[This article was first published on Johannes B. Gruber on Johannes B. Gruber, and kindly contributed to R-bloggers]. (You can report issue about the content on this page here)


Want to share your content on R-bloggers? click here if you have a blog, or here if you don’t.

If there is one development at the moment which I full heartedly enjoy reading about it’s that the remains of what was once called Twitter is seeing a large E𝕏odus.
Since a certain billionaire has taken over that platform, it has continuously become worse and I was hoping that politcians, media outlets and my fellow social scientists would come to Bluesky instead, which is apparently exactly what is happening now.
So after a lot of disappointment with world events this year, my wish that Bluesky would become Twitter’s heir, seems to come true.
The reasons I like Bluesky so much are that it connects me with a peer group that is spread around the world, like Twitter once did, but that it is built on open source infrastructure, which not only makes it billionaire proof, but also incredibly easy to tap into the data.
Overall it is just a place of joy right now and thanks to how serious the developers took community moderation, I’m hopeful that it will stay this way.
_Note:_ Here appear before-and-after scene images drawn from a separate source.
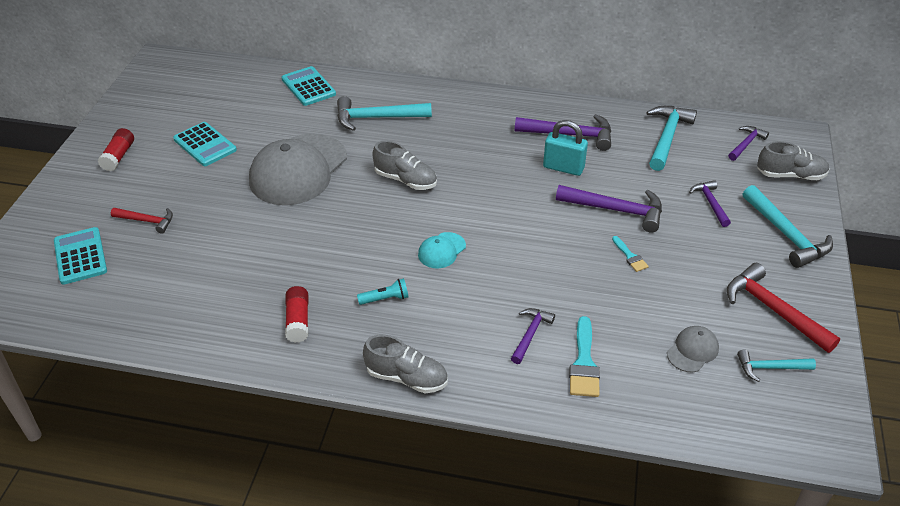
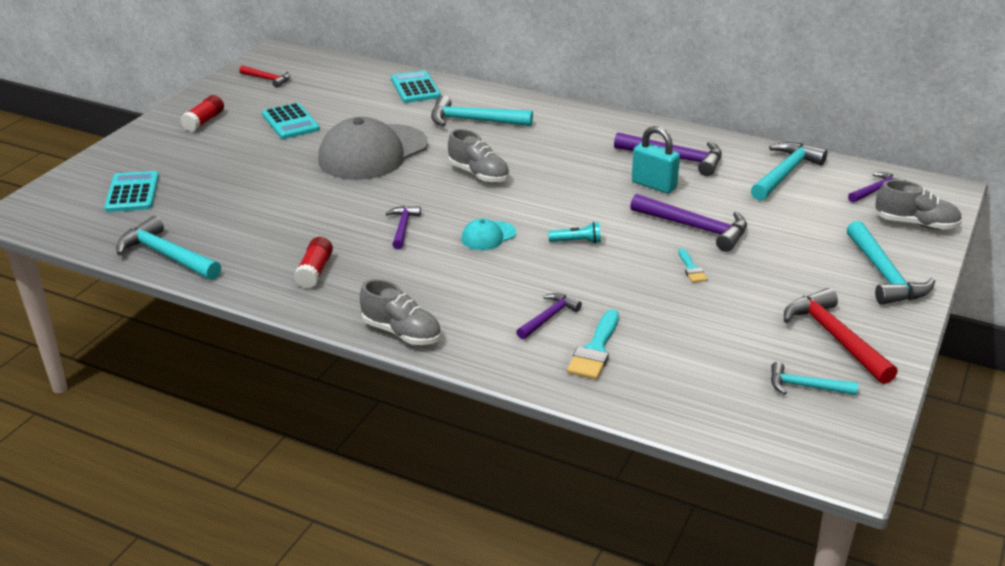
camera: 15 degrees right, 10 degrees down
red hammer [111,208,173,234] -> red hammer moved to [239,65,290,88]
turquoise flashlight [357,278,409,305] -> turquoise flashlight moved to [548,222,601,244]
grey cap [667,326,719,372] -> none
purple hammer [689,180,731,227] -> purple hammer moved to [386,206,421,249]
none -> turquoise hammer [116,216,221,280]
However, that led to a problem this week which can only be described as ‘incredibly first world’.
I was getting too many notifications about new followers!
So many that it became impossible to go through all of them and check whom to follow back.
My approach to solving the problem?
Using R and the atrrr package I created with friends ealiers this year.

Who follows me, but I’m not following back?

I start by looking at who follows me, and whom I already follow back:

library(atrrr)
library(tidyverse)
my_followers <- get_followers("jbgruber.bsky.social", limit = Inf) |>
  # remove columns containing more complex data
  select(-ends_with("_data"))
my_follows <- get_follows("jbgruber.bsky.social", limit = Inf) |>
  select(-ends_with("_data"))
not_yet_follows <- my_followers |>
  filter(!actor_handle %in% my_follows$actor_handle)

Now not_yet_follows contains 372 people!
More than I thought.
My assumption is that they are interested in similar topics and it would probably enrich my feed if I followed a chunk of them back.
But how to decide?
I came up with three criteria:

  1. who is already followed by a large chunk of my follows
  2. who has #commsky, #polsky or #rstats in their description
  3. who has a big account, which I defined at the moment as 1,000 followers+

Number 1 and 3 are made under the assumption that popular accounts are popular for a reason and I’m relying on the wisdom of the crowd.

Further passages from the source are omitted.